Andrew Coffey, 20, died Nov. 3rd, 2017 during an off-campus party while pledging the FSU Chapter of Pi Kappa Phi Fraternity

The Florida attorney who was instrumental in crafting the state’s current hazing law more than a decade ago now has his sights set on making hazing deaths punishable as a felony in all 50 states.

When David Bianchi represented the family of Chad Meredith, a University of Miami student who drowned trying to swim with fraternity brother after a night of drinking, the result was what he calls the largest fraternity hazing verdict in the country. The “Meredith Law” allows for felony charges to be brought if there is death or serious injury from hazing incidents.

Now, Bianchi is looking for a repeat of what happened in Florida – but on the national level. After the death of Florida State University student and Pi Kappa Phi pledge Andrew Coffey, whose parents Bianchi represents, he says he wants a law that will have even more teeth for holding frats accountable.

“So one of the things that we want to accomplish here, is that we want to have a federal law that will apply to all 50 states, which will make hazing that causes serious personal injury or death a felony,” Bianchi said. “And also have some additional sanctions, more so than even we have in Florida.”

Bianchi and the Coffey family are in the midst of seeking a trial date for a civil lawsuit they are bringing against the fraternity’s national chapter. The 41-page suit names 15 defendants – but Bianchi says as soon as a date is nailed down, he will focus on finding sponsors for the potential legislation.

“What we’ll do on a federal level is, we will find some congressmen and a senator to co-sponsor similar legislation but even tougher. And I think we can get that passed as well, because who would be opposed to it? And hopefully we can get the president to sign it,” Bianchi said.

Still, Bianchi is eyeing further changes in Florida’s university system.
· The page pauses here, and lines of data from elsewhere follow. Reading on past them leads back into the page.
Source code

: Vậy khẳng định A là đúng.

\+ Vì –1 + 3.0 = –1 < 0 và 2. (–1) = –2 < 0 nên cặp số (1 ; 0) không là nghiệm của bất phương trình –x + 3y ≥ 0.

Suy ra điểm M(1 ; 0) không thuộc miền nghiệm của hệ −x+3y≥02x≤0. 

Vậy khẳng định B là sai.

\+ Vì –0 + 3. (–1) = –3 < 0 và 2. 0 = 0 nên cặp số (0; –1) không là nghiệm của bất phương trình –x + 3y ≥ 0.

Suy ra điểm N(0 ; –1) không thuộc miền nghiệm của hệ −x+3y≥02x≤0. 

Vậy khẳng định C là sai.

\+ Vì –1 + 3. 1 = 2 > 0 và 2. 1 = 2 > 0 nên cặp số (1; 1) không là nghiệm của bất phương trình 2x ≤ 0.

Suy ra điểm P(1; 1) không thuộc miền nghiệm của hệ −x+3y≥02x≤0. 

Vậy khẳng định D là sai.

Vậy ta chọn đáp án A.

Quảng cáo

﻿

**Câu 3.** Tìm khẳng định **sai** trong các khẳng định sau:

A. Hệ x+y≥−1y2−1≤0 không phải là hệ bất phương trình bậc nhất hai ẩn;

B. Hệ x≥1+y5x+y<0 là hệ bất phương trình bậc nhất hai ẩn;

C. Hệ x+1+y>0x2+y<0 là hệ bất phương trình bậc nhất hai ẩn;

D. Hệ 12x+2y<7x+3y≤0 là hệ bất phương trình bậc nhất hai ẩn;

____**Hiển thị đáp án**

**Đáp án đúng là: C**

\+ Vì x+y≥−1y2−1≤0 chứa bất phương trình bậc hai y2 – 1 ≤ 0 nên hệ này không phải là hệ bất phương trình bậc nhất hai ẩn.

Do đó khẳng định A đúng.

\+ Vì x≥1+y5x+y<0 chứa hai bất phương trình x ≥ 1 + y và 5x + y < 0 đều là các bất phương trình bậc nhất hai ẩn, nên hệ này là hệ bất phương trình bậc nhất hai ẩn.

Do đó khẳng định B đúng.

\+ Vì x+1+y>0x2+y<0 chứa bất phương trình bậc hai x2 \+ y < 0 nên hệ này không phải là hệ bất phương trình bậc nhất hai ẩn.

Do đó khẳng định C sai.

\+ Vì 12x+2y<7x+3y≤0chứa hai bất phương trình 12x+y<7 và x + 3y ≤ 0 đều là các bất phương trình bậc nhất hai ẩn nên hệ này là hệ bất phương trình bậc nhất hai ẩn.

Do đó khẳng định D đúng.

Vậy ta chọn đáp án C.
He said he is seeking the support of FSU President John Thrasher and all other university presidents for a new, no-tolerance policy.

“We want to enlist the support of president Thrasher at Florida State, and we would like him to work with us to lead an effort to get colleges and universities to commit – that from this day forward, if there is a fraternity hazing event that causes serious injury or death on any campus in the country, that that fraternity chapter will be permanently banned from the campus.”


**Clarification: President Thrasher wasn't immediately available to comment on this story.